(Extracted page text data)
——
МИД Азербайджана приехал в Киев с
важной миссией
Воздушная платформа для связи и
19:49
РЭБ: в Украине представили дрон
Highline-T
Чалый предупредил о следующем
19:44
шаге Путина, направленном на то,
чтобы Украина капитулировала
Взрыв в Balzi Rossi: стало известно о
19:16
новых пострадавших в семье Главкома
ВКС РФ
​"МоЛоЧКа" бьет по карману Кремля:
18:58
——
> **Work to be completed**: Return all data verbatim.

> **Your response**:
МИД Азербайджана приехал в Киев с
важной миссией
Воздушная платформа для связи и
19:49
РЭБ: в Украине представили дрон
Highline-T
Чалый предупредил о следующем
19:44
шаге Путина, направленном на то,
чтобы Украина капитулировала
Взрыв в Balzi Rossi: стало известно о
19:16
новых пострадавших в семье Главкома
ВКС РФ
​"МоЛоЧКа" бьет по карману Кремля:
18:58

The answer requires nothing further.